South Africa brought a case against Israel at the ICJ alleging genocide in Gaza. Israel has fiercely rejected the claim.

The group say the focus is not to punish Israel, but its approach to the global court rulings, which the Malaysian prime minister, Anwar Ibrahim, said “strike at the very foundations of international law, which the global community has a duty to defend”.

The steps to be outlined by the group reflect the growing anger in the global south at what is seen as the double standards of western powers when it comes to international law.

The UN secretary general, António Guterres, issued a report on what member states could do to ensure Israel complied with ICJ rulings, notably the finding that Israel’s continued presence in the occupied territories is unlawful and that it should leave within 12 months.

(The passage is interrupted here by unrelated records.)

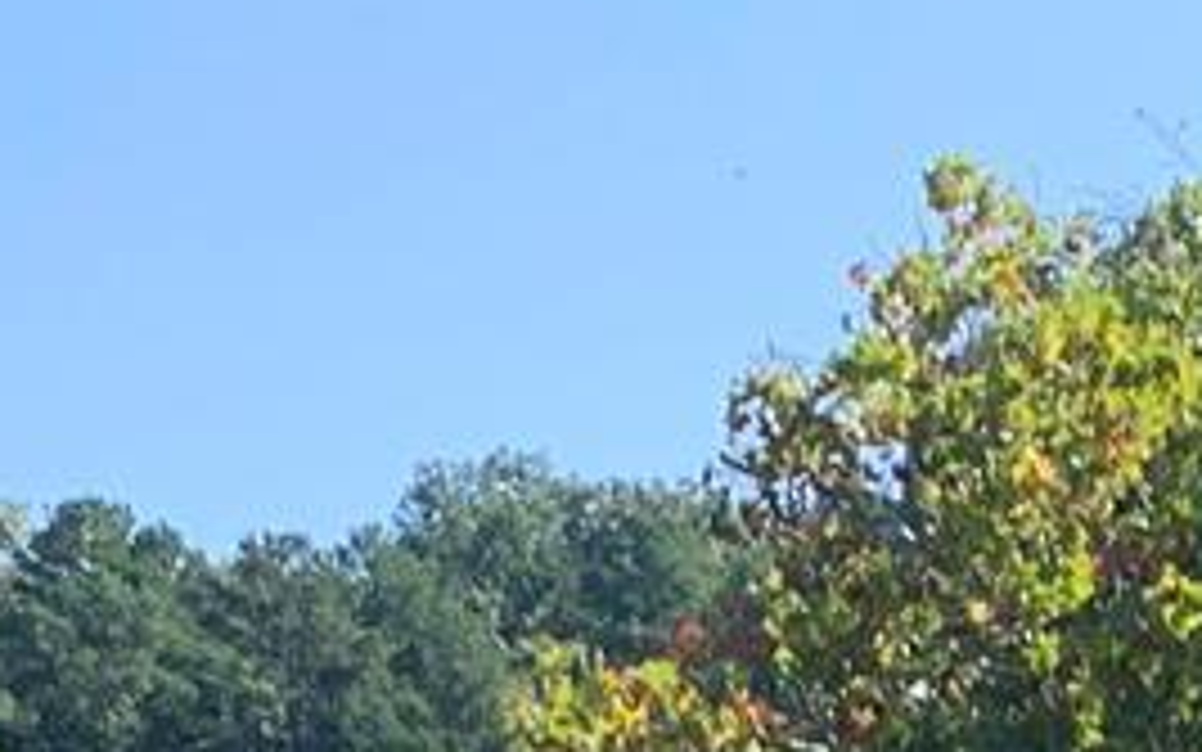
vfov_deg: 7.1
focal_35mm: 165
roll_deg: -1.1
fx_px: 5406
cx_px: 963
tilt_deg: -1.9
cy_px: 2270
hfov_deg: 12.6
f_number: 1.8
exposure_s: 1/664
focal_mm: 4.25
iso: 25
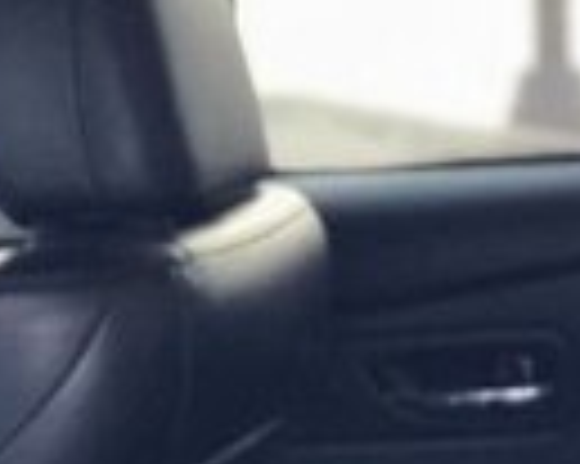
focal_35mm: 259
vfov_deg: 5.8
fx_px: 4443
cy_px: 962
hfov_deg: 7.5
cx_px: 423
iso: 160
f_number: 2.4
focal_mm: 6
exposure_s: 1/14
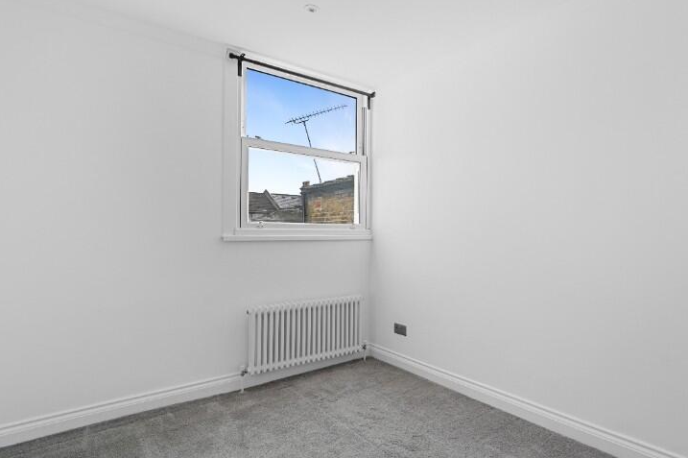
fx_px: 382
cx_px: 397
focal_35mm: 20
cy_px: 232
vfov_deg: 61.9
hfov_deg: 83.4
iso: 400
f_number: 8
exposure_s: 1/15
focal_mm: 14
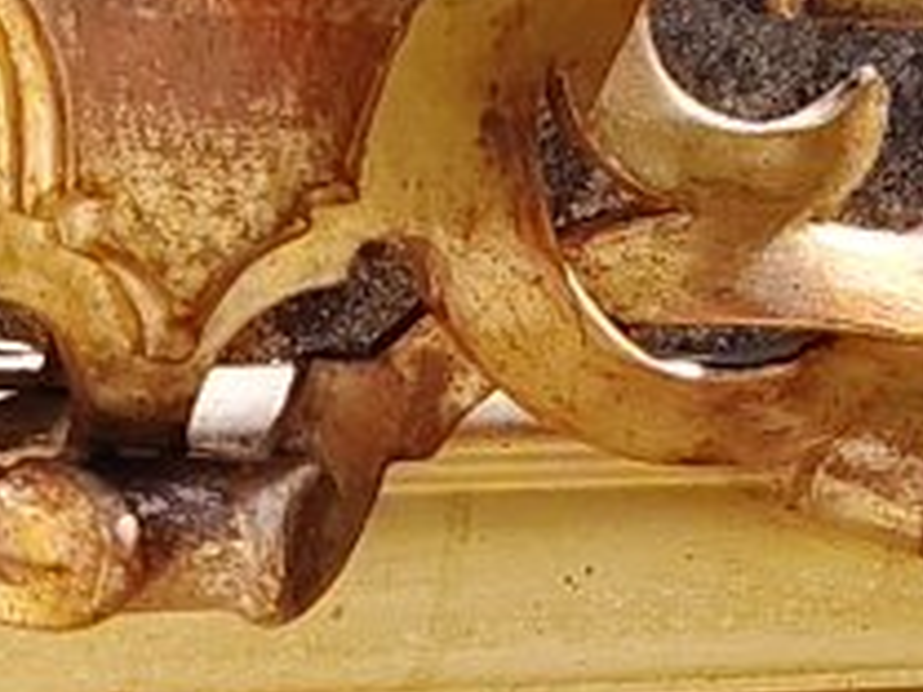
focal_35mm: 242
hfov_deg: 8.1
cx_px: -195
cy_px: 679
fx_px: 6453
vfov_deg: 6.1
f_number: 1.75
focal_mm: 5.25
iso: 100
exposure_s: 1/387
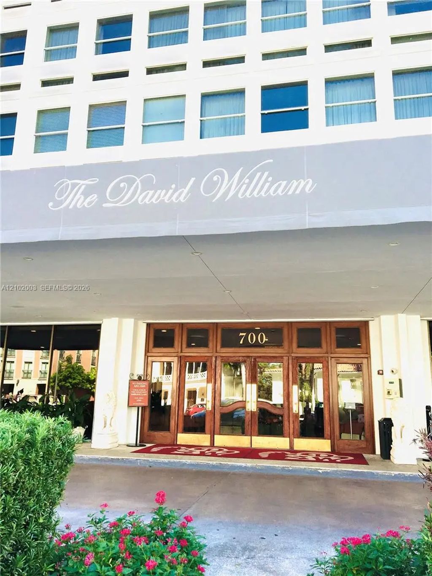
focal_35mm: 29
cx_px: 216
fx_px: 482
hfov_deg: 48.2
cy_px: 288
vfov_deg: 61.7
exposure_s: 1/285
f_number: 2.2
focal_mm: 4.15
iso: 25
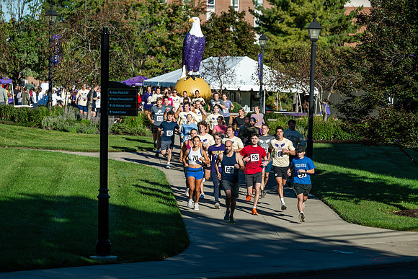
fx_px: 1742
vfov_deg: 9.2
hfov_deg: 13.7
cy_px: 140
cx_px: 209
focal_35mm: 150
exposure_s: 1/500
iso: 50
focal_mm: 150
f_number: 4.5
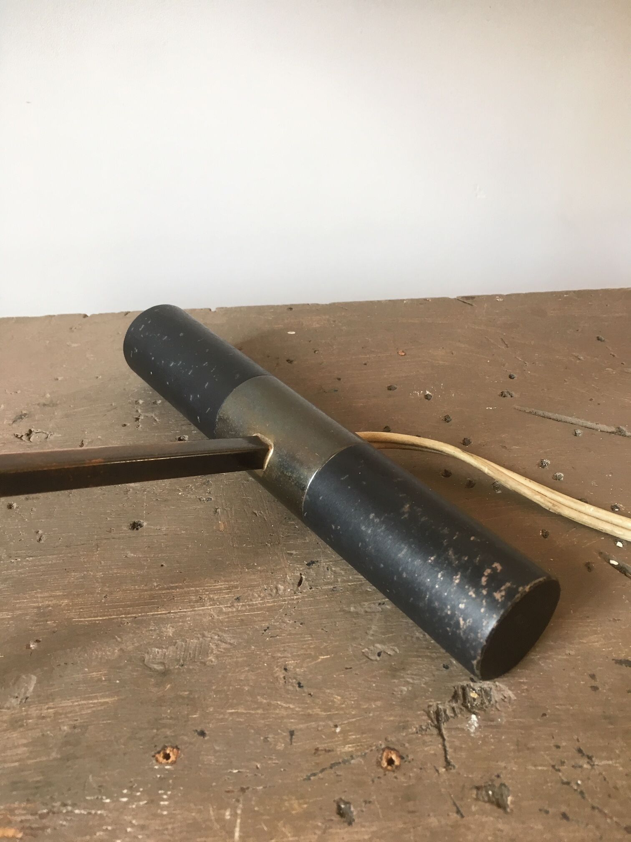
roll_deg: +2.1
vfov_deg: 61.7
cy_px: 421
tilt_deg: -37.9
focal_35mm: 29
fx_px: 705
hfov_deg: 48.2
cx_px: 316
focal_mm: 4.15
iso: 50
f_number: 2.2
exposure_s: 1/33
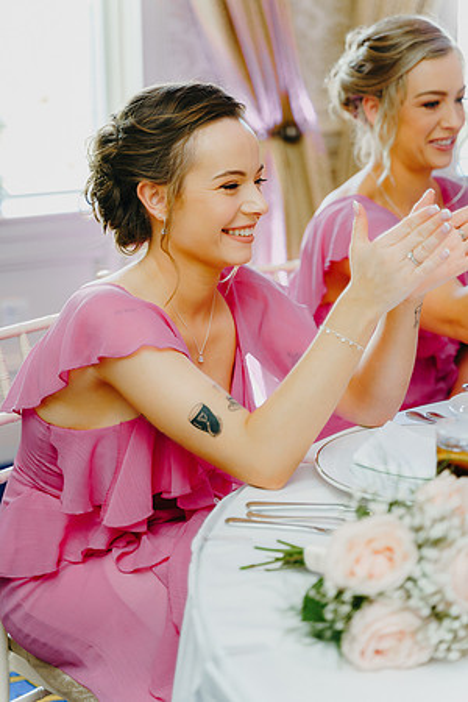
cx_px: 234
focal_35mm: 75
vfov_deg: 27.0
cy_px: 351
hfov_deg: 18.2
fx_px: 1462
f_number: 2.8
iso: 2000
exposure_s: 1/200
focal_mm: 75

Switzerland has been tasked with convening a conference in March of the 196 signatories to the Geneva conventions, focused on the obligation to respect international humanitarian law in the occupied Palestinian territory. A conference will also be held in June in New York to discuss a two state solution.

The ICJ has also been asked by the general assembly to give an urgent advisory opinion on the obligations Israel has as the occupying power, to provide humanitarian relief.

Critics will say such countermeasures are pretty minimal. Israel has shown no interest in abiding by the rulings of the ICJ or ICC. Moreover, if the Biden administration appeared conflicted about international law, the Trump administration has no such scruples.

The US secretary of state, Marco Rubio, has backed a bill currently before Congress for any individual or entity who had contact with an ICC investigation against an American or US ally to be subject to sanctions, which would include family members.

Equally worrying for the ICC is the erosion of its authority elsewhere. Vladimir Putin, subject to an ICC arrest warrant, has visited the UAE and Saudi Arabia, two states that like Russia are not party to the ICC’s founding Rome statute, while signatory Mongolia rejected two requests from the ICC to arrest the Russian president when he visited in August last year. Mongolia claimed that Putin as a head of state enjoyed immunity – it was rejected by the ICC but a precedent was set.

In the case of the Israeli prime minister, Benjamin Netanyahu, European states have been badly divided over whether they would act on the arrest warrant issued in November, with some, including Italy, Romania and Hungary, insisting it would be ignored if he was on their territory.

Poland permitted Netanyahu to travel to Auschwitz for the 80th anniversary of its liberation, but in the end he did not come.

Another recent erosion of the ICC’s authority was in Italy after the police acted on an arrest warrant for a notorious Libyan people smuggler. The judiciary put him on to a plane back to Libya for a hero’s welcome. Furious that its investigation into war crimes in Libya had been upended, the ICC then released the evidence against the Libyan, including his role in overseeing the deaths of migrants.

The ICJ arguably is more used to seeing its orders ignored, but such has been the profile of South Africa’s genocide case that Israel’s apparent defiance of the court’s interim orders is more glaring. Oxfam said in a survey of NGOs this week that 89% of the agencies found provision of aid into Gaza has worsened since the six ICJ orders covering aid and prevention of genocide were issued on 26 January last year.

“We have the power to turn the tide if we want to,” said Oona Hathaway, a professor of international law at Yale. “But at a certain point, the rules are going to become so eroded that it’s going to lose all legitimacy, and the United States is going to lose all legitimacy. We’re going to find that we’re going to be past the point of no return, and those rules are no longer going to be salvageable. And I think that would be a real tragedy.”